Sometimes the most entrenched forms of prejudice can be the hardest to see and articulate. So it is with the latest drama written by Duncan Kidd, Being A Dad, performed by the Strange Town company at this year’s Just Festival and developed in association with the Fathers Network Scotland. By shedding light on the ways in which both institutions and individuals can often treat dads as the “other” identity in the parenting relationship, differentiated from the naturalness and social correctness of motherhood, Kidd and the young cast deliver a simplistic yet powerful performance with a message that refuses to be ignored.

Being a Dad is a brief, fragmented pastiche of modern paternity, moving through several distinct scenarios that each serve to highlight aspects of fatherhood as is it experienced today. Over the course of an hour, a lot of ground is covered – gay fathers, teenage fathers, absent fathers, single fathers – and many familiar paternal archetypes are deconstructed in the process. Far from being the stoical, undemonstrative breadwinners of old, this dramatisation presents fatherhood as an identity that is increasingly variegated, fluid and complex.

Providing continuity between the several narrative switches is a central journey taken by a police officer and a young inmate handcuffed together in a police van crawling through a city. The purpose of their journey is at first unclear, until at last it is revealed that the young inmate is about to go through one of the most important rites of fatherhood of them all. Through monologues and conversations, these two young fathers – in some respects social opposites, institutional enemies – are nevertheless united in their love for their children and their overriding, inescapable social identities as fathers.

The play utilises short scenes, rapid changes and sparse context; and at times can be hard to keep up with. However, the strength of the performances, the simplicity of the staging and the directness of the language combine to unite the different narrative threads effectively and with purpose. By the conclusion, a sense of social authenticity is created from the mosaic, so much so that you might feel like you have spent the past hour peering into living rooms and walking around street corners.

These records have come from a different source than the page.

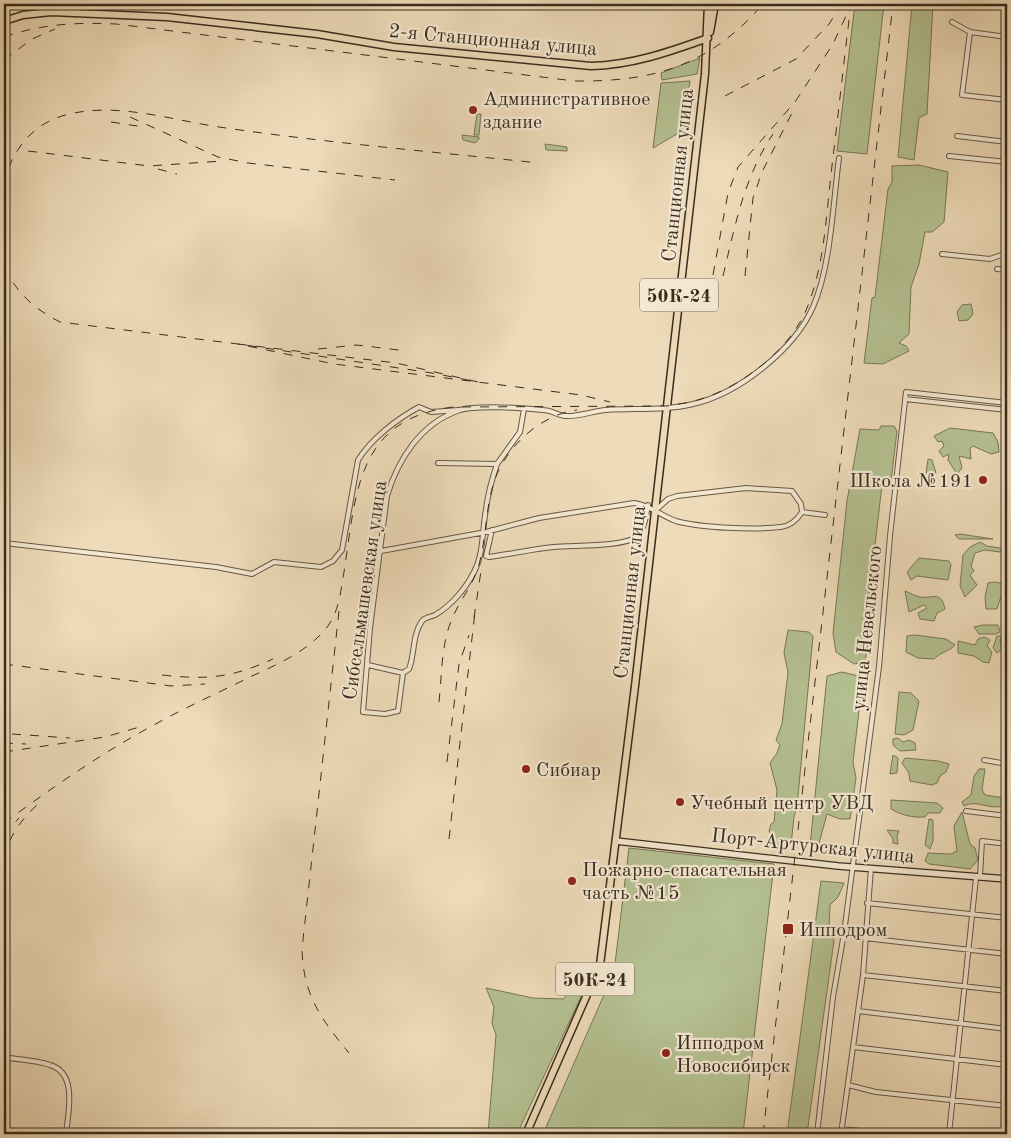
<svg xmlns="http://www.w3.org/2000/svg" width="1011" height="1138" viewBox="0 0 1011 1138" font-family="'Old Standard TT',serif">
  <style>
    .green { fill: #b5c192; stroke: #777658 }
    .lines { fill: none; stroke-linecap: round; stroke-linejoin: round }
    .street-casing { stroke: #665845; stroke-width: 6 }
    .secondary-casing { stroke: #392c1e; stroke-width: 8 }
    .primary-casing { stroke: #392c1e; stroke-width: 9 }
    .street { stroke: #f4e8d2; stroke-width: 4 }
    .secondary { stroke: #f4e8d2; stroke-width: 5.5 }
    .primary { stroke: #eedbb9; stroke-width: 6 }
    .rail { stroke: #392c1e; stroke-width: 1; stroke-dasharray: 9 9; stroke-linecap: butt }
    .poi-dot { fill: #8f2418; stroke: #f4e8d2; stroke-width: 2 }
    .labels { text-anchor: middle; stroke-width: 4.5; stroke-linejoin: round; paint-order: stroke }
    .shield { fill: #f4e8d2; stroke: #716454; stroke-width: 1 }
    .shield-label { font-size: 19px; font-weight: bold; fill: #392c1e }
    .street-label { font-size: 20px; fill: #392c1e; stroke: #f4e8d2 }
    .poi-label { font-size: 20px; fill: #392c1e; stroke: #f4e8d2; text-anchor: start }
  </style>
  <rect width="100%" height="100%" fill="#eedbb9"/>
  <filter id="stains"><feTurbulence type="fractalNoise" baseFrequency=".004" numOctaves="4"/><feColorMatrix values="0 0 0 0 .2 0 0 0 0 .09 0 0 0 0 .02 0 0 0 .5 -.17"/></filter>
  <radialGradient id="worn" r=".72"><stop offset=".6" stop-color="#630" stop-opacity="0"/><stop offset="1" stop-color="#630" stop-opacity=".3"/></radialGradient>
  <path class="green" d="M 855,4 L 884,4 L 867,154 L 837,151 Z
    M 912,4 L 933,4 L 927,114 L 919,118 L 914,160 L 898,157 Z
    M 700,58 L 697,74 L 662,80 L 661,73 Z
    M 690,81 L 682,131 L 653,148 L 661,83 Z
    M 477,114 L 481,114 L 479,135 L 474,135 Z
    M 462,135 L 479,137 L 479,139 L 475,143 L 463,140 Z
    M 545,144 L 567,147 L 567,151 L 546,150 Z
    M 919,165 L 948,172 L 944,222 L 932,232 L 925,232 L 919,264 L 911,287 L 909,334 L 899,343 L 906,346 L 909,351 L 883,364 L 864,363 L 872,298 L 875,297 L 888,189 L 892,182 L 892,166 Z
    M 971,304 L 973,314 L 968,320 L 959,321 L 957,312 L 962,305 Z
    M 881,426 L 894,426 L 897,431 L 891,481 L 882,485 L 865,631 L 869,636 L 865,662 L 854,664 L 836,652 L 833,633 L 847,501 L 860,429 L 879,430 Z
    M 950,428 L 993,433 L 998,442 L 999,452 L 991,454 L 973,446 L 970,448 L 971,459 L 959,456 L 962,468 L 957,474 L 948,460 L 949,454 L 943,457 L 939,451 L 944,446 L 942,441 L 938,442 L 934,436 Z
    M 928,459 L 932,460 L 936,473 L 931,476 L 930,481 L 925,481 Z
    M 960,534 L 993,539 L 959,539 L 955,535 Z
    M 980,542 L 987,546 L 1007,549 L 1007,553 L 985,550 L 975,553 L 971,566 L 974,571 L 970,575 L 977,585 L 965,597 L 960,586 L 963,555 L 970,547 Z
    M 919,558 L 949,561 L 951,565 L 948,580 L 917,576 L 911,580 L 907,572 Z
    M 995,582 L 1007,585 L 1007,597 L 1001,596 L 997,609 L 986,609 L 985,597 L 988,583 Z
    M 905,591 C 910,593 915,596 920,597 C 933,599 941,590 945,609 L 937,613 L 934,621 L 920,619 L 918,613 L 927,608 L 924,605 L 909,612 Z
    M 983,625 L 998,625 L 1000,632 L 996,634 L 979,634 L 974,627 Z
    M 788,630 L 809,632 L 813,636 L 797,807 L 794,817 L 791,845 L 786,849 L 778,848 L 772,842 L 772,837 L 769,831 L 771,824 L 774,822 L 777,790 L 770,763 L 777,753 L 780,745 L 776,740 L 782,724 L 788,672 L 784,653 Z
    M 915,635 L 946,639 L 955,645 C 949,652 942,651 934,659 L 918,658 L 906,652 L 907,636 Z
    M 997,636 L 1002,636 L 1000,641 L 1002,649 L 997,653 L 993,648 Z
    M 984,637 L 990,640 L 987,646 L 992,652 L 989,663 L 983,662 L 974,656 L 958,653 L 958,641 L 975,645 L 978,639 Z
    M 842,672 L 863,677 L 853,762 L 856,778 L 850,819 L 840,819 L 827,814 L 818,847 L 810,846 L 827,676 Z
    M 899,692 L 911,693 L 919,701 L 913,730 L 904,735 L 895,734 Z
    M 898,738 L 903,742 L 909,740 L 915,743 L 916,750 L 900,751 L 893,745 L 893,739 Z
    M 893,755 L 898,758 L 897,773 L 890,774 Z
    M 905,758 L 938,761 L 949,764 L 946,772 L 940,776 L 937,783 L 932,785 L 910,781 L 909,773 L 902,763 Z
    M 979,769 L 985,769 L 982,790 L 985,795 L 1005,798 L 1002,806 C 988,810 976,799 964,806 L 962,802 L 971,795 L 974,776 Z
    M 891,800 L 937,803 L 943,808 L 940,813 L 928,813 L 925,817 C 913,818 901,815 891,809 Z
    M 962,812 L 970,844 L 975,848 L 978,860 L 970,869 L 929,864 L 925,861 L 928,853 L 951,854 L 957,851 L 954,826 Z
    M 929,819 L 933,820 L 933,841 L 930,849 L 925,845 Z
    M 887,830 L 899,831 L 897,836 L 898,844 L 893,843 L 893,839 Z
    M 629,848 L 774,864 L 743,1134 L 543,1134 L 614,972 Z
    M 821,881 L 844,883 L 838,897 L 830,905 L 829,928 L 834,941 L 807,1134 L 787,1134 Z
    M 582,978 L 587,984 L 517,1134 L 488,1134 L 496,1035 L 492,1023 L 494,1007 L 486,988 L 533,998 L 564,999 L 575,980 Z"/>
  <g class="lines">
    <defs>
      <path id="street" d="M 983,4 L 1007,7
        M 952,22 L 970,32 L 1007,37
        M 970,32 L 962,95 L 1007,100
        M 957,136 L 1007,142
        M 949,156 L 1007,162
        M 942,254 L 990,259 L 1007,253
        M 997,269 L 1007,270
        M 905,399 L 1007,410
        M 438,463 L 497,464 L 520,432 L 524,409
        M 497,464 C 492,479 488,493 486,509 C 482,530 484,553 474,572 C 466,588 451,606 435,615 C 431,617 425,617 422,621 C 412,635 415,654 409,669 L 403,673 L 398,711 L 385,714 L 363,712 L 370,628 L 387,496 C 398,459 421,423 460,410 C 477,405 525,408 543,410 C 551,410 557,415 565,416 C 578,417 593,411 606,410 C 635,408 664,411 693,404 C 738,394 794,350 813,307 C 831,266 833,203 839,158
        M 656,510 L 668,499 L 677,496 L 746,488 L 792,491 L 801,504 L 802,512 L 825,515
        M 492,530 L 486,556 L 489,557 C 511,554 532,549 554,547 C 572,545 623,547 636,537 C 645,529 646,516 648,505
        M 4,543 L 216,567 L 252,574 L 274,562 L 321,567 L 333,561 L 342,550 L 358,460 C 372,438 397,419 419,407 L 431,412 L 459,410
        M 381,551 L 486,532 L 539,518 L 634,503 C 650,505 661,516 676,521 C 700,528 756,530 781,527 C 790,526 797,520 802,512
        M 368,665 L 403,673
        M 984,760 L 1007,764
        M 966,811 L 1007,816
        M 980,877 L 982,841 L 1007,844
        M 867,903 L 1007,918
        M 864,938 L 1007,954
        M 863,975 L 1007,991
        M 858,1011 L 1007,1029
        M 853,1047 L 1007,1065
        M 4,1057 C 19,1060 36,1060 50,1065 C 78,1073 68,1113 66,1134
        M 848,1085 L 876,1092 L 1007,1106
        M 842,1129 L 888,1134
        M 817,1134 L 833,997 L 844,933 L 879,667 L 890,536 L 906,392 L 1007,403
        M 841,1134 L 863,975 L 871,868
        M 949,1134 L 976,878"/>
      <path id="secondary" d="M 616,841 L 838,866 L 1007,879"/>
      <path id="primary" d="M 4,21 L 23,15 L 51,12 L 167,17 L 317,34 L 394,47 L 591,66 C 632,65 669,52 708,38
        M 710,32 L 715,4
        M 526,1134 L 600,965 L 635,686 L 705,74 L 708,4"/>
    </defs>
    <use href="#street" class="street-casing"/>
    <use href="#secondary" class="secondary-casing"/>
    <use href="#primary" class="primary-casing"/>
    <use href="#street" class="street"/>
    <use href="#secondary" class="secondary"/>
    <use href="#primary" class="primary"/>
    <path class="rail" d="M 4,37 C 41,24 77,22 116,24 L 574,81 C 654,82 709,66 763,4
      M 4,60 L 32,39 L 55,29
      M 725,96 L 796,59 L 829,24 L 842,4
      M 130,117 L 218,157 L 248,163 L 395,180
      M 111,122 L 144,127
      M 28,151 L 149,166 L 222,161
      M 158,169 L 177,174
      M 4,185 C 10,153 30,126 62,116 C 115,100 173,121 226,128 C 330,143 435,152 539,163
      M 4,267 C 17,293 34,309 60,322 L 238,344 L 334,364 L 581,395 L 610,402
      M 713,275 L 728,193 L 738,167 L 795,102 L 833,44 L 846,16
      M 723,276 C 735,226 744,177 773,134
      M 745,276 L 753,198 L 762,172 L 793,111
      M 238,344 L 396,363 L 478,382 L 432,373 Z
      M 318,349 L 357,345 L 407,351
      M 339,611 L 302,949 C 303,995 321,1019 349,1053
      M 474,618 L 481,571
      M 4,664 L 171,686 L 205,684
      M 162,675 C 208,680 231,678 273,659
      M 439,702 C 442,675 441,644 452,619 C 459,601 472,587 478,568 C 486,542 485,515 492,489 C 501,451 538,415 577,410
      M 12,734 L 70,738
      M 4,743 L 26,744
      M 4,752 L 105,737 L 143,726
      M 447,762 L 459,664 L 469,635
      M 4,823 C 52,788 100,754 152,726 C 184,708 218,693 250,677 C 278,664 309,651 328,626 C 339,611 341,590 344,572 C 356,496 355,419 453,407 L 666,406 C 680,404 694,402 707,397 C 746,383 791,348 807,308 C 824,266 826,219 831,174 C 838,117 844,60 851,4
      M 4,835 L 19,818
      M 449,839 L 475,612
      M 4,858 C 9,837 21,819 38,804
      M 763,1134 L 893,4"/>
  </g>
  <g class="poi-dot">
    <circle cx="473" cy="110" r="5"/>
    <circle cx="983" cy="480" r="5"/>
    <circle cx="526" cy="769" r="5"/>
    <circle cx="680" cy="802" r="5"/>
    <circle cx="572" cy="881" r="5"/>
    <rect x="782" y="923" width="12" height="12" rx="2.5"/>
    <circle cx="666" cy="1053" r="5"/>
  </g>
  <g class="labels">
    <g class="shield">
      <rect x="640" y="278.5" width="78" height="33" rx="4"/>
      <rect x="556" y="962.5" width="78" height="33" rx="4"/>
    </g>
    <g class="shield-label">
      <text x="679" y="302">50К-24</text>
      <text x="595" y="986">50К-24</text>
    </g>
    <g class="street-label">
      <text transform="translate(493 39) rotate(5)" y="7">2-я Станционная улица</text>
      <text transform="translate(677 175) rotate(-84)" y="7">Станционная улица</text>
      <text transform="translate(364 590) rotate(-82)" y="7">Сибсельмашевская улица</text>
      <text transform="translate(629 592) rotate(-84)" y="7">Станционная улица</text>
      <text transform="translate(866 628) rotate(-84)" y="7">улица Невельского</text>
      <text transform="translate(813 845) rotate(6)" y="7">Порт-Артурская улица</text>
    </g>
    <g class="poi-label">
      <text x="483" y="105">Административное<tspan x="483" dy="23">здание</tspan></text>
      <text x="973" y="487" text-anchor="end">Школа №191</text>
      <text x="536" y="776">Сибиар</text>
      <text x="690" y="809">Учебный центр УВД</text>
      <text x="582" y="876">Пожарно-спасательная<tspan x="582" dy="23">часть №15</tspan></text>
      <text x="799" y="936">Ипподром</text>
      <text x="676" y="1049">Ипподром<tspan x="676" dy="23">Новосибирск</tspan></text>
    </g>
  </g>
  <rect width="1011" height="1138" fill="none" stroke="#eedbb9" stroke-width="20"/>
  <rect x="5" y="5" width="1001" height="1128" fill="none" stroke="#392c1e" stroke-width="2.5"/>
  <rect x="10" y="10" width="991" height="1118" fill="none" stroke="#392c1e"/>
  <rect width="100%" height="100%" filter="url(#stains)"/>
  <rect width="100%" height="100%" fill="url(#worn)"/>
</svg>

Being a Dad further prioritises the details over grander story arcs or fully-realised characterisation. This works on multiple levels, both conveying some of the messiness and daily desperation inherent to the parenting process; and demonstrating how the experience of being a dad can sometimes be best encapsulated in the smallest of things, whether the tininess of baby shoes, the vulnerability of singing a song or reading a story, the patronising glare of a nurse or acquaintance. At the more critical end, it arguably reflects the shallower legal and social recognition bestowed upon fatherhood in comparison to motherhood: it is hard to deny that paternal identities continue to be marginalised, with stay-at-home dads regularly seen as somehow emasculated and single fathers as suspicious.

Being a Dad, unsurprisingly for a piece of campaign theatre, is primarily designed to get the public engaged with the issues and, to this end, audience members are actively encouraged to share their thoughts with the researchers, cast and crew. However, there is enough humour and humane observation contained within it to save it from being overly instructive. And at a time of heightened social pressure in which one of the dominant discourses to have emerged focuses on a perceived “crisis of masculinity”, its overall messages deserve to be taken seriously.

And what are these messages? That being a dad is difficult and fundamental and crucial. That the unpacking of gender binaries will reinterpret masculinity at least as much as femininity. And that there are as many types of father as there are fathers in the world; and a dad is therefore never just one thing or the other.